§ **THE RECORDS**
----------

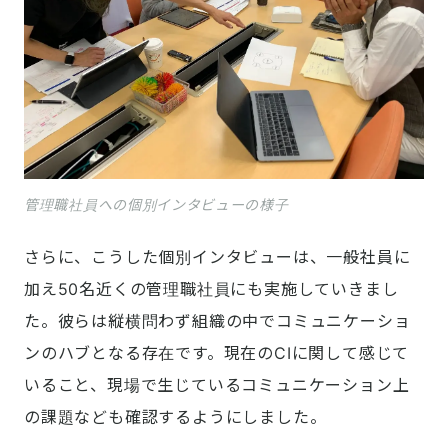
管理職社員への個別インタビューの様子
さらに、こうした個別インタビューは、一般社員に
加え50名近くの管理職社員にも実施していきまし
た。彼らは縦横問わず組織の中でコミュニケーショ
ンのハブとなる存在です。現在のCIに関して感じて
いること、現場で生じているコミュニケーション上
の課題なども確認するようにしました。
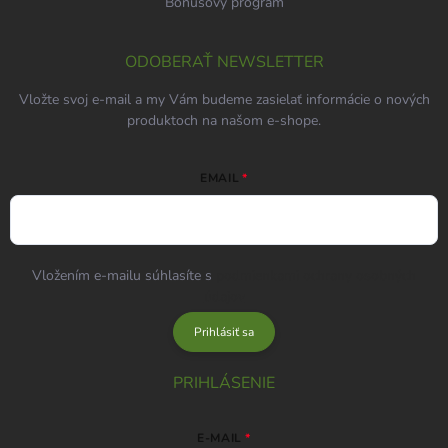
Bonusový program
ODOBERAŤ NEWSLETTER
Vložte svoj e-mail a my Vám budeme zasielať informácie o nových
produktoch na našom e-shope.
EMAIL
Vložením e-mailu súhlasíte s
podmienkami ochrany osobných
údajov
Prihlásiť sa
PRIHLÁSENIE
E-MAIL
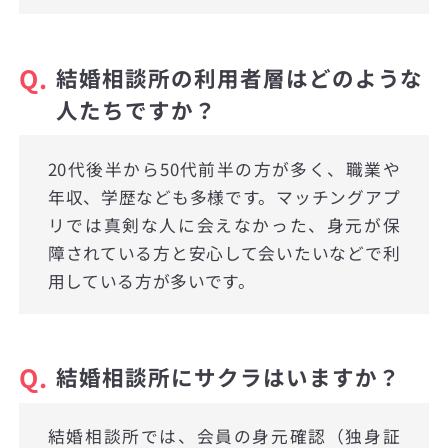
Q.
結婚相談所の利用者層はどのような
人たちですか？
20代後半から50代前半の方が多く、職業や
年収、学歴なども多様です。マッチングアプ
リでは真剣な人に会えなかった、身元が保
障されている方と安心して会いたいなどで利
用している方が多いです。
Q.
結婚相談所にサクラはいますか？
結婚相談所では、会員の身元確認（独身証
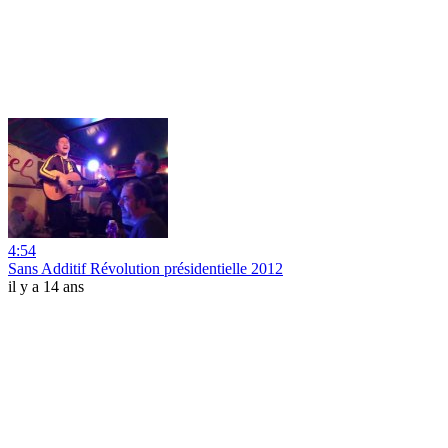
4:54
Sans Additif Révolution présidentielle 2012
il y a 14 ans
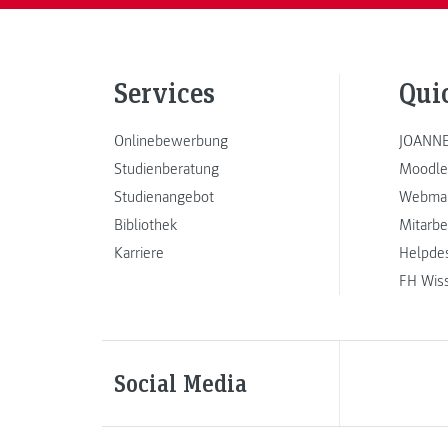
Services
Qui
Onlinebewerbung
JOANNE
Studienberatung
Moodle
Studienangebot
Webmai
Bibliothek
Mitarbe
Karriere
Helpde
FH Wis
Social Media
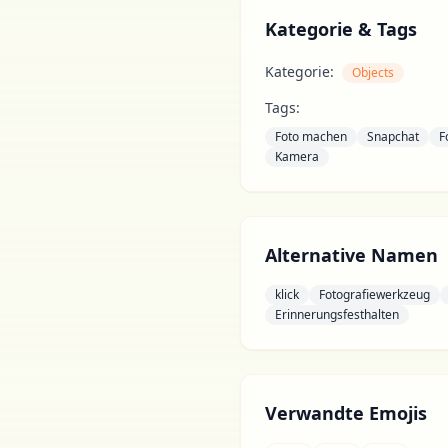
Kategorie & Tags
Kategorie:
Objects
Tags:
Foto machen
Snapchat
F
Kamera
Alternative Namen
klick
Fotografiewerkzeug
Erinnerungsfesthalten
Verwandte Emojis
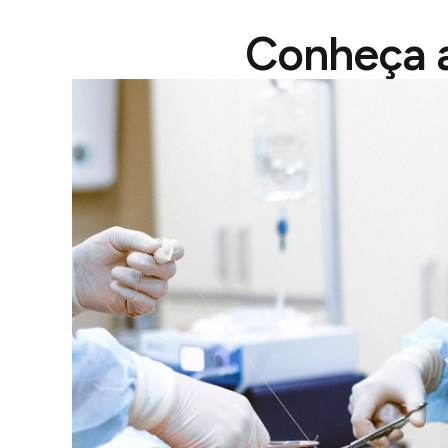
Conheça a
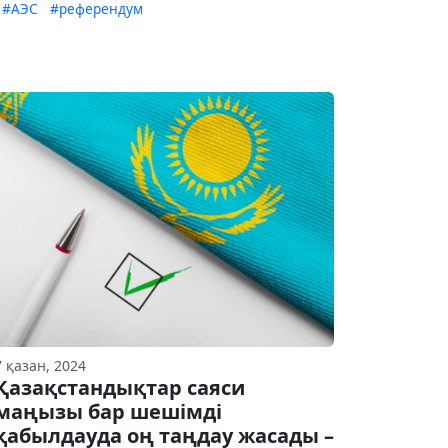
#АЭС
#референдум
7 қазан, 2024
Қазақстандықтар саяси
маңызы бар шешімді
қабылдауда оң таңдау жасады –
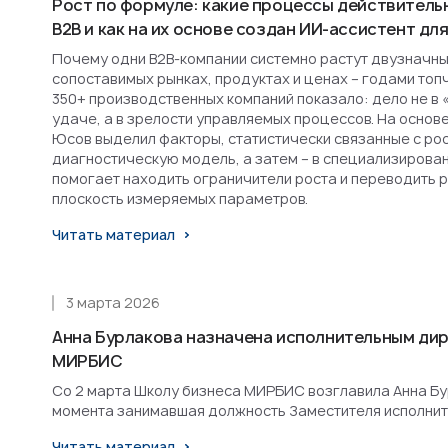
Рост по формуле: какие процессы действитель
B2B и как на их основе создан ИИ-ассистент д
Почему одни B2B-компании системно растут двузначным
сопоставимых рынках, продуктах и ценах – годами топ
350+ производственных компаний показало: дело не в 
удаче, а в зрелости управляемых процессов. На основ
Юсов выделил факторы, статистически связанные с рост
диагностическую модель, а затем – в специализирова
помогает находить ограничители роста и переводить 
плоскость измеряемых параметров.
Читать материал
3 марта 2026
Анна Бурлакова назначена исполнительным ди
МИРБИС
Со 2 марта Школу бизнеса МИРБИС возглавила Анна Бурл
момента занимавшая должность Заместителя исполнит
Читать материал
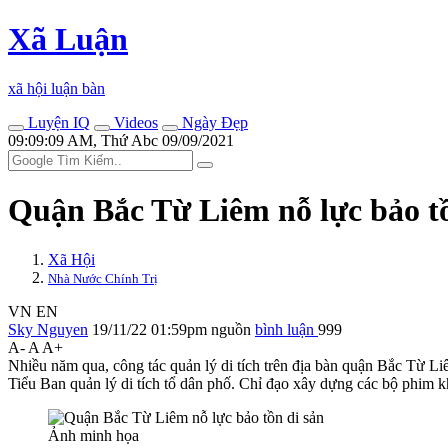
Xã Luận
xã hội luận bàn
Luyện IQ
Videos
Ngày Đẹp
09:09:09 AM, Thứ Abc 09/09/2021
Quận Bắc Từ Liêm nỗ lực bảo tồ
Xã Hội
Nhà Nước Chính Trị
VN
EN
Sky Nguyen
19/11/22 01:59pm
nguồn
bình luận
999
A-
A
A+
Nhiều năm qua, công tác quản lý di tích trên địa bàn quận Bắc Từ Li
Tiểu Ban quản lý di tích tổ dân phố. Chỉ đạo xây dựng các bộ phim kho
Ảnh minh họa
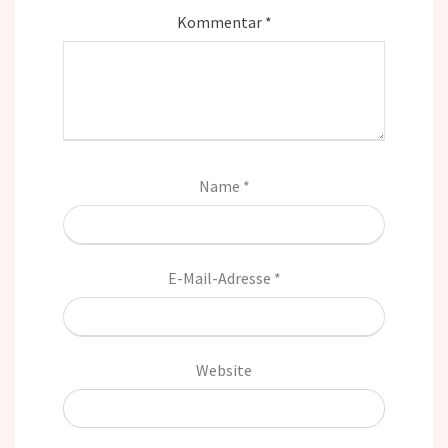
Kommentar
*
Name
*
E-Mail-Adresse
*
Website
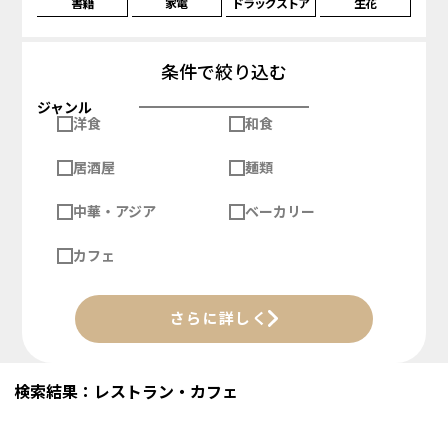
書籍
家電
ドラッグストア
生花
条件で絞り込む
ジャンル
洋食
和食
居酒屋
麺類
中華・アジア
ベーカリー
カフェ
さらに詳しく
検索結果：レストラン・カフェ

----------

§ **REQUEST**
Extract every line of text from the material above, keeping each line the same as it appears. Leave the pictures out of your answer.

§ **SOLUTION FOR THIS EXERCISE**
管理職社員への個別インタビューの様子
さらに、こうした個別インタビューは、一般社員に
加え50名近くの管理職社員にも実施していきまし
た。彼らは縦横問わず組織の中でコミュニケーショ
ンのハブとなる存在です。現在のCIに関して感じて
いること、現場で生じているコミュニケーション上
の課題なども確認するようにしました。
Bonusový program
ODOBERAŤ NEWSLETTER
Vložte svoj e-mail a my Vám budeme zasielať informácie o nových
produktoch na našom e-shope.
EMAIL
Vložením e-mailu súhlasíte s
podmienkami ochrany osobných
údajov
Prihlásiť sa
PRIHLÁSENIE
E-MAIL
Q.
結婚相談所の利用者層はどのような
人たちですか？
20代後半から50代前半の方が多く、職業や
年収、学歴なども多様です。マッチングアプ
リでは真剣な人に会えなかった、身元が保
障されている方と安心して会いたいなどで利
用している方が多いです。
Q.
結婚相談所にサクラはいますか？
結婚相談所では、会員の身元確認（独身証
4:54
Sans Additif Révolution présidentielle 2012
il y a 14 ans
Services
Qui
Onlinebewerbung
JOANNE
Studienberatung
Moodle
Studienangebot
Webmai
Bibliothek
Mitarbe
Karriere
Helpde
FH Wis
Social Media
Kategorie & Tags
Kategorie:
Objects
Tags:
Foto machen
Snapchat
F
Kamera
Alternative Namen
klick
Fotografiewerkzeug
Erinnerungsfesthalten
Verwandte Emojis
Conheça a
#АЭС
#референдум
7 қазан, 2024
Қазақстандықтар саяси
маңызы бар шешімді
қабылдауда оң таңдау жасады –
Рост по формуле: какие процессы действитель
B2B и как на их основе создан ИИ-ассистент д
Почему одни B2B-компании системно растут двузначным
сопоставимых рынках, продуктах и ценах – годами топ
350+ производственных компаний показало: дело не в 
удаче, а в зрелости управляемых процессов. На основ
Юсов выделил факторы, статистически связанные с рост
диагностическую модель, а затем – в специализирова
помогает находить ограничители роста и переводить 
плоскость измеряемых параметров.
Читать материал
3 марта 2026
Анна Бурлакова назначена исполнительным ди
МИРБИС
Со 2 марта Школу бизнеса МИРБИС возглавила Анна Бурл
момента занимавшая должность Заместителя исполнит
Читать материал
Xã Luận
xã hội luận bàn
Luyện IQ
Videos
Ngày Đẹp
09:09:09 AM, Thứ Abc 09/09/2021
Quận Bắc Từ Liêm nỗ lực bảo tồ
Xã Hội
Nhà Nước Chính Trị
VN
EN
Sky Nguyen
19/11/22 01:59pm
nguồn
bình luận
999
A-
A
A+
Nhiều năm qua, công tác quản lý di tích trên địa bàn quận Bắc Từ Li
Tiểu Ban quản lý di tích tổ dân phố. Chỉ đạo xây dựng các bộ phim kho
Ảnh minh họa
Kommentar
*
Name
*
E-Mail-Adresse
*
Website
書籍
家電
ドラッグストア
生花
条件で絞り込む
ジャンル
洋食
和食
居酒屋
麺類
中華・アジア
ベーカリー
カフェ
さらに詳しく
検索結果：レストラン・カフェ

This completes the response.